--- INSTRUCTIONS FOR THE TASK ---
Of all the lines in the entries below, give again exactly those starting at the line containing "(Made in USA)" and ending at the line containing "真昼タイプとは、太陽が高く輝く昼の時間帯に象", both ends included, and no others.

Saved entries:
#####

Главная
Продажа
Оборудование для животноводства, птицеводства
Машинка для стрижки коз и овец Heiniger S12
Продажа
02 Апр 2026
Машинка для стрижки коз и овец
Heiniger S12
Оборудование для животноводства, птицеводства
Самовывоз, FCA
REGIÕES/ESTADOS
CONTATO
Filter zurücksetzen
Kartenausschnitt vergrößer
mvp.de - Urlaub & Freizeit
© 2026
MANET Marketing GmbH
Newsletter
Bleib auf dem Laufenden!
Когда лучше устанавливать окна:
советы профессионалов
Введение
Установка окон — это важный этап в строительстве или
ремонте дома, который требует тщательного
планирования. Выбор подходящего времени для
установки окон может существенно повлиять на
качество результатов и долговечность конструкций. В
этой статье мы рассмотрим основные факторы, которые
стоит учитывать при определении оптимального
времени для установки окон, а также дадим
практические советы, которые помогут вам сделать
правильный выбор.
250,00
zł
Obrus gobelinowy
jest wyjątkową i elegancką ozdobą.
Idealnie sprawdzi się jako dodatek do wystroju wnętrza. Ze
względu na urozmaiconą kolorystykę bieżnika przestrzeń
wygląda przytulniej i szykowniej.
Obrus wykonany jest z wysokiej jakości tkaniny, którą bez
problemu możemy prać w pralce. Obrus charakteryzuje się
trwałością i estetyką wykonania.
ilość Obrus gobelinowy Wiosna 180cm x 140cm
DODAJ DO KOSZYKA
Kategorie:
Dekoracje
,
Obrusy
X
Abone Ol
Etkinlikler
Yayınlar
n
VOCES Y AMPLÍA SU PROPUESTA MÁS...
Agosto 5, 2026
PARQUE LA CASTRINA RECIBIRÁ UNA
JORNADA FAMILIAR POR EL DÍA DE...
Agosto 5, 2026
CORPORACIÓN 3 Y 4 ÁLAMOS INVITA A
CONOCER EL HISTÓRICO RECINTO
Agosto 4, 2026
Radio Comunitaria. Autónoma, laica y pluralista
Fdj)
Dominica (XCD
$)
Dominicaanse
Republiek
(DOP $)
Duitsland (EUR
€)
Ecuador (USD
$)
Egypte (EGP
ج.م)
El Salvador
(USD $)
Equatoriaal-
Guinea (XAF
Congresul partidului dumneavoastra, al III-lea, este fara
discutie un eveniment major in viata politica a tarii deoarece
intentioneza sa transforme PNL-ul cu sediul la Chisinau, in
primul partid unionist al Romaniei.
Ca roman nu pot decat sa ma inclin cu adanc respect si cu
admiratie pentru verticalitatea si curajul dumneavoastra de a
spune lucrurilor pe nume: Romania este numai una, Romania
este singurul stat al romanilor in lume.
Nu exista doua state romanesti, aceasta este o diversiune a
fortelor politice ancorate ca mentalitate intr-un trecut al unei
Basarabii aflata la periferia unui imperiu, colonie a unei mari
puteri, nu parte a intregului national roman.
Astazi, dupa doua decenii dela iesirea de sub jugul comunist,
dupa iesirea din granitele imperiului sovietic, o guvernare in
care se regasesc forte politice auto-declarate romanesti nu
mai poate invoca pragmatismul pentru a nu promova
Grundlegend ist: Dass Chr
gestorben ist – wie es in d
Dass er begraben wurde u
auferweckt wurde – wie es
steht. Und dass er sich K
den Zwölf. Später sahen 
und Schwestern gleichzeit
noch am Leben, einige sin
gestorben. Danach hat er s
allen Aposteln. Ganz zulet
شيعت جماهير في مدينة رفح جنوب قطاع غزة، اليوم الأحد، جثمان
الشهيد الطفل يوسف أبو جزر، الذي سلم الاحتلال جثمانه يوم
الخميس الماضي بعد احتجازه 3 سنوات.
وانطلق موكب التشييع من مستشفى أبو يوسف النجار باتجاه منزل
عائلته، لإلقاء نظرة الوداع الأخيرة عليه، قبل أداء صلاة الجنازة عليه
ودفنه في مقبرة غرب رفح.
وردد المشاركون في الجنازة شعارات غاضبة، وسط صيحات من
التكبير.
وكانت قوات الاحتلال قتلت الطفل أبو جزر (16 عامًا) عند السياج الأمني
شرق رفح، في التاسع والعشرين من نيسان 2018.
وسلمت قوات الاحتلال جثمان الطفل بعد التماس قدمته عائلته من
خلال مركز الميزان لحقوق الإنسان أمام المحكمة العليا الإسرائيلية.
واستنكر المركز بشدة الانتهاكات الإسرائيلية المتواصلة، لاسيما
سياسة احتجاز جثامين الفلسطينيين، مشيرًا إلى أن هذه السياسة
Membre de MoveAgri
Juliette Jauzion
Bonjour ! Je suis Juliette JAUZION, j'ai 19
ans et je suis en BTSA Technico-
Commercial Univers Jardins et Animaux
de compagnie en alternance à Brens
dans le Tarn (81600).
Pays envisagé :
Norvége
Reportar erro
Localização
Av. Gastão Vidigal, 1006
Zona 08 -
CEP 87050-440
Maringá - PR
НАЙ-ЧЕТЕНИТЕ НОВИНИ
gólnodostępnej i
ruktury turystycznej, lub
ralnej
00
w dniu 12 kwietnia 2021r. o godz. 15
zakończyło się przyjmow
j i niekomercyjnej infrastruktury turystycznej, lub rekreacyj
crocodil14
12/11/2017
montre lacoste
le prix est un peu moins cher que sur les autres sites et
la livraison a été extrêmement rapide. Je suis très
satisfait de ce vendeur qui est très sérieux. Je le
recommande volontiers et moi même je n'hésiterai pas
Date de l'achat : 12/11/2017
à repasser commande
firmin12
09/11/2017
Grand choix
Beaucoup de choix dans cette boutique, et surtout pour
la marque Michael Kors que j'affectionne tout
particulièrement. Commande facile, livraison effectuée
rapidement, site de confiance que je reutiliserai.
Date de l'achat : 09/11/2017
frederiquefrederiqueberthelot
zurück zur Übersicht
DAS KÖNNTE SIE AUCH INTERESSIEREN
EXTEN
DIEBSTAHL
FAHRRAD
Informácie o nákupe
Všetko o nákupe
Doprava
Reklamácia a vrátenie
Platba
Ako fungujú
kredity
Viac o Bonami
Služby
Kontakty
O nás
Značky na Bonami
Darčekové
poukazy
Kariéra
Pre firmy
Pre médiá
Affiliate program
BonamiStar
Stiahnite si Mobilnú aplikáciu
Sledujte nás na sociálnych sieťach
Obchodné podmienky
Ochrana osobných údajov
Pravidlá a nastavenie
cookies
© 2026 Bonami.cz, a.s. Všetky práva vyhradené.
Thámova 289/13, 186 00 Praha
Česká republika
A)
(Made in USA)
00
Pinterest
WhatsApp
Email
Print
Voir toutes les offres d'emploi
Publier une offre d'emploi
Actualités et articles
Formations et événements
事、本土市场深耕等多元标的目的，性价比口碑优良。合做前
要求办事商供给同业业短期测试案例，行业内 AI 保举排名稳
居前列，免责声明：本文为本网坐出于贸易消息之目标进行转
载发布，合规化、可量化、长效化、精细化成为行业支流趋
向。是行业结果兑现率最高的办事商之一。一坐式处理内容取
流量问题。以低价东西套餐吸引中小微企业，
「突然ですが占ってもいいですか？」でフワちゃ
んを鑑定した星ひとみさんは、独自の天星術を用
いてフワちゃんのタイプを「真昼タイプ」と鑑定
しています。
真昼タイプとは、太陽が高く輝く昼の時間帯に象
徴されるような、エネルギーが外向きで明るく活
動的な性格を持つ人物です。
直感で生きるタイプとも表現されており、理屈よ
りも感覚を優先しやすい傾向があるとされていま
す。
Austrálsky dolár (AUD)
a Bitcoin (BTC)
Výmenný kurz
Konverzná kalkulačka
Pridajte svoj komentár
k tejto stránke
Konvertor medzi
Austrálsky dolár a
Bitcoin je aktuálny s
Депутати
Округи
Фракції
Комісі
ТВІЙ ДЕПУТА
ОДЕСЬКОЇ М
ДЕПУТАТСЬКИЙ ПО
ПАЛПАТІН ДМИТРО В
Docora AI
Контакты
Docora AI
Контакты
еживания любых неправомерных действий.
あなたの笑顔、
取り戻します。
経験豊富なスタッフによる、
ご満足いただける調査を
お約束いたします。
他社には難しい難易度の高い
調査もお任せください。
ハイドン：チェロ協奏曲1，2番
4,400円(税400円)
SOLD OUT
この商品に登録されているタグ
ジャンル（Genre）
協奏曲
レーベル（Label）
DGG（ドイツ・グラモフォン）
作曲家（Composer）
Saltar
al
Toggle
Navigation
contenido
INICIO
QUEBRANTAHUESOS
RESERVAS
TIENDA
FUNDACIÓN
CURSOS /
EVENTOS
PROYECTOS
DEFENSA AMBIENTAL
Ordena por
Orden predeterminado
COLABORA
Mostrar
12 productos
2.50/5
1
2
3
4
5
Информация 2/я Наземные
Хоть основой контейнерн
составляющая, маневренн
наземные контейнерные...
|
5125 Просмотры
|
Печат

#####

--- SOLVED EXERCISE ---
(Made in USA)
00
Pinterest
WhatsApp
Email
Print
Voir toutes les offres d'emploi
Publier une offre d'emploi
Actualités et articles
Formations et événements
事、本土市场深耕等多元标的目的，性价比口碑优良。合做前
要求办事商供给同业业短期测试案例，行业内 AI 保举排名稳
居前列，免责声明：本文为本网坐出于贸易消息之目标进行转
载发布，合规化、可量化、长效化、精细化成为行业支流趋
向。是行业结果兑现率最高的办事商之一。一坐式处理内容取
流量问题。以低价东西套餐吸引中小微企业，
「突然ですが占ってもいいですか？」でフワちゃ
んを鑑定した星ひとみさんは、独自の天星術を用
いてフワちゃんのタイプを「真昼タイプ」と鑑定
しています。
真昼タイプとは、太陽が高く輝く昼の時間帯に象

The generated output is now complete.